Was bei dieser Marienikone zudem sehr interessant ist, ist ihre Benennung „Madonna del Bordone“ - die Gottesmutter vom „Bordone“. Unter den möglichen Deutungen dieser Bezeichnung bietet sich auch folgende an: Der italienische Begriff „bordone“ bezieht sich auf etwas Stützendes bzw. Tragendes. Konkret übersetzt heißt es Wanderstab. Einer alten Tradition zufolgen sollen im späten Mittelalter sienesische Pilger nach Rom oder ins Heilige Land bei ihrer Rückkehr zum Dank ihren Wanderstab vor diesem Bildnis niedergelegt haben. Eine weitere Deutung ergibt sich aus der Welt der Musik, wo „bordone“ die Bezeichnung für den bleibenden Basston der tiefsten Orgelpfeifen ist.

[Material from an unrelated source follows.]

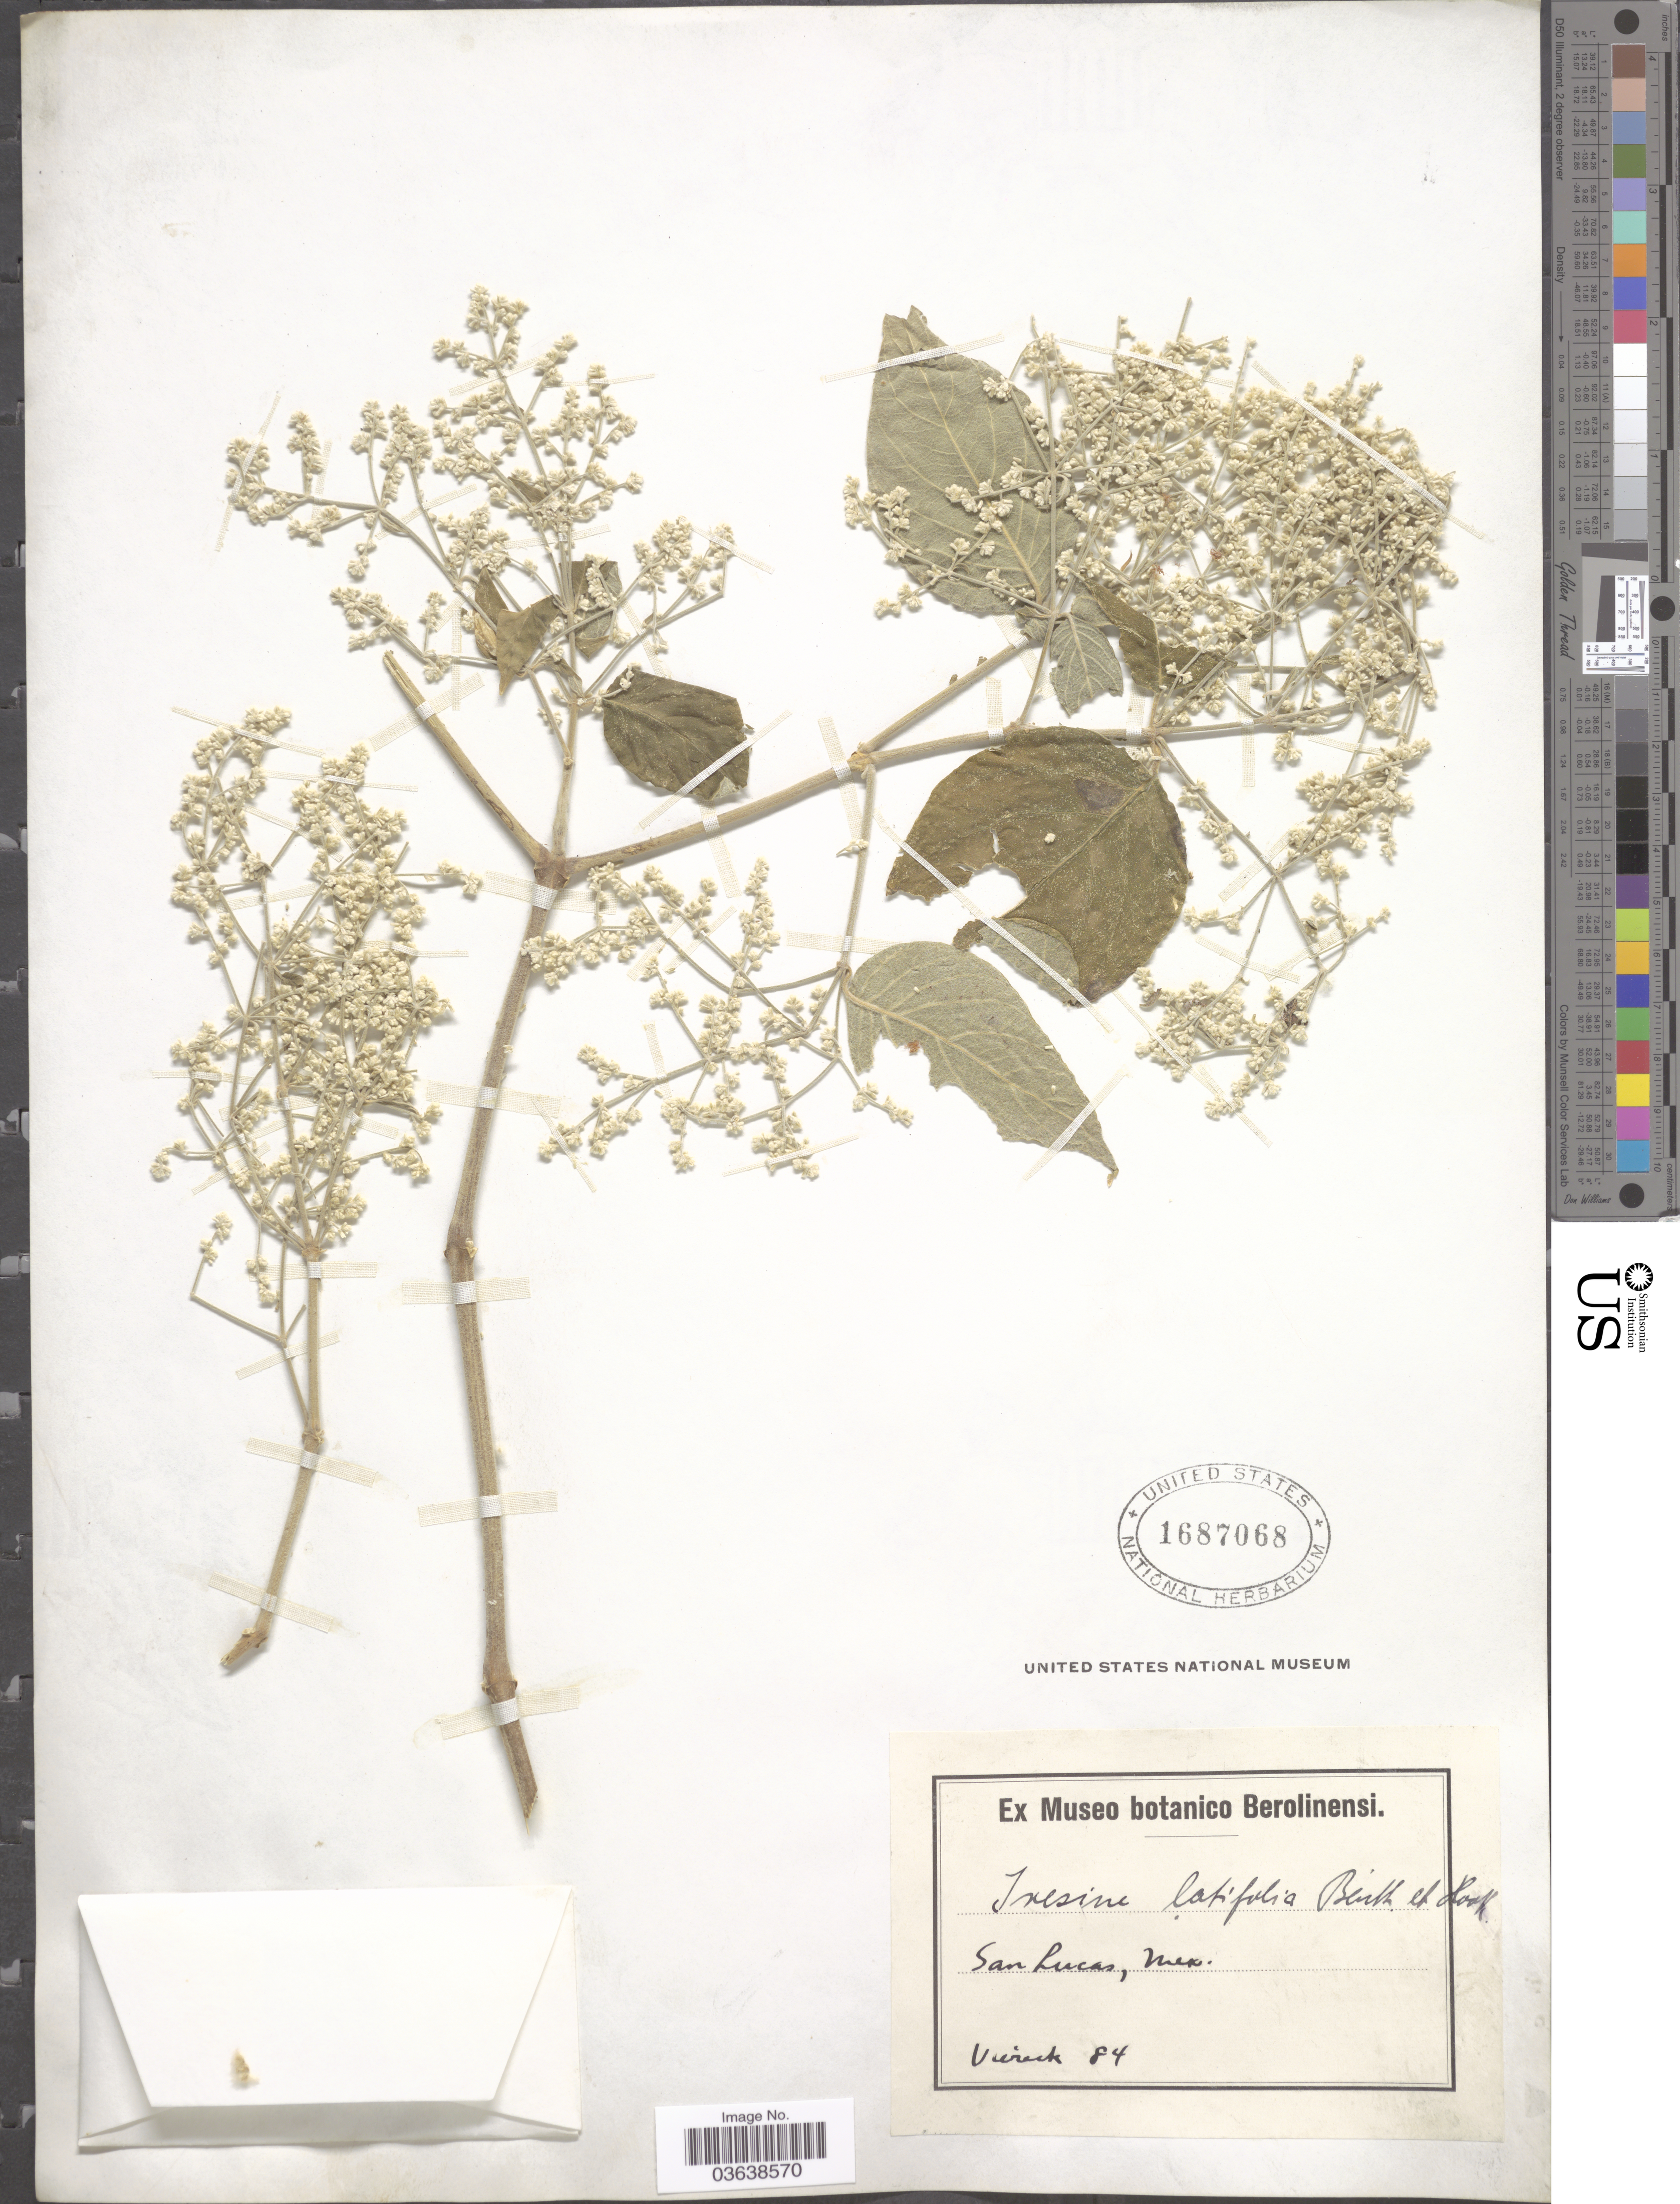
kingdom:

Aus diesen beiden möglichen Deutungen ergibt sich folgender Sinn: Wie ein Pilger im Wanderstab eine Stütze beim Gehen findet und ein Verteidigungswerkzeug gegen die wilden Tiere und die Räuber hat, so sieht der fromme Christ in Maria eine Stütze auf dem Glaubensweg und eine Beschützerin vor allem Bösen.  Und wie der Basston der Orgel die ganze Melodie trägt, so trägt die Gottesmutter in ihrem Kind auch die Ereignisse der ganzen Menschheit mit. Diese Deutungsaspekte hatten ihre Aktualität für die Christen von Siena in der Mitte des 13. Jahrhunderts und haben sie immer noch auch für uns Christen des 21. Jahrhunderts.

Unter den vorhandenen Marienikonen, vor denen die Serviten die Gottesmutter verehren, ist „Madonna del Bordone“ die älteste. Deshalb dient sie unserem Orden auch als ein wichtiger Hinweis auf die ursprünglichen spirituellen Schwerpunkte, die für die Serviten der ersten Generation in der Marienverehrung vordergründig waren.